Records from a dataset:

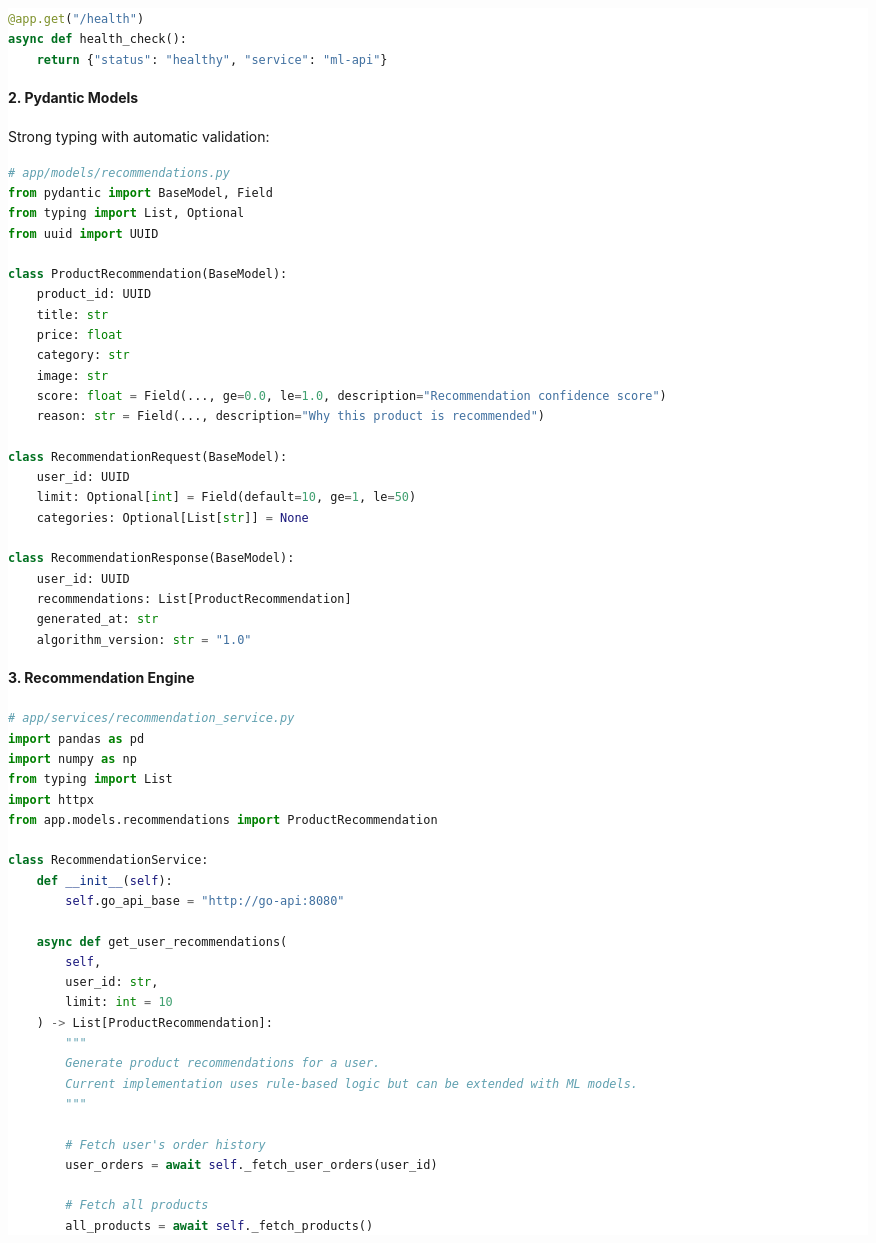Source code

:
 ```python
@app.get("/health")
async def health_check():
    return {"status": "healthy", "service": "ml-api"}
```

#### 2. **Pydantic Models**

Strong typing with automatic validation:

```python
# app/models/recommendations.py
from pydantic import BaseModel, Field
from typing import List, Optional
from uuid import UUID

class ProductRecommendation(BaseModel):
    product_id: UUID
    title: str
    price: float
    category: str
    image: str
    score: float = Field(..., ge=0.0, le=1.0, description="Recommendation confidence score")
    reason: str = Field(..., description="Why this product is recommended")

class RecommendationRequest(BaseModel):
    user_id: UUID
    limit: Optional[int] = Field(default=10, ge=1, le=50)
    categories: Optional[List[str]] = None

class RecommendationResponse(BaseModel):
    user_id: UUID
    recommendations: List[ProductRecommendation]
    generated_at: str
    algorithm_version: str = "1.0"
```

#### 3. **Recommendation Engine**

```python
# app/services/recommendation_service.py
import pandas as pd
import numpy as np
from typing import List
import httpx
from app.models.recommendations import ProductRecommendation

class RecommendationService:
    def __init__(self):
        self.go_api_base = "http://go-api:8080"
        
    async def get_user_recommendations(
        self, 
        user_id: str, 
        limit: int = 10
    ) -> List[ProductRecommendation]:
        """
        Generate product recommendations for a user.
        Current implementation uses rule-based logic but can be extended with ML models.
        """
        
        # Fetch user's order history
        user_orders = await self._fetch_user_orders(user_id)
        
        # Fetch all products
        all_products = await self._fetch_products()
```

About this exercise:
Where does "await" appear in the records above? Copy every line that has it.

Problem solution:
        user_orders = await self._fetch_user_orders(user_id)
        all_products = await self._fetch_products()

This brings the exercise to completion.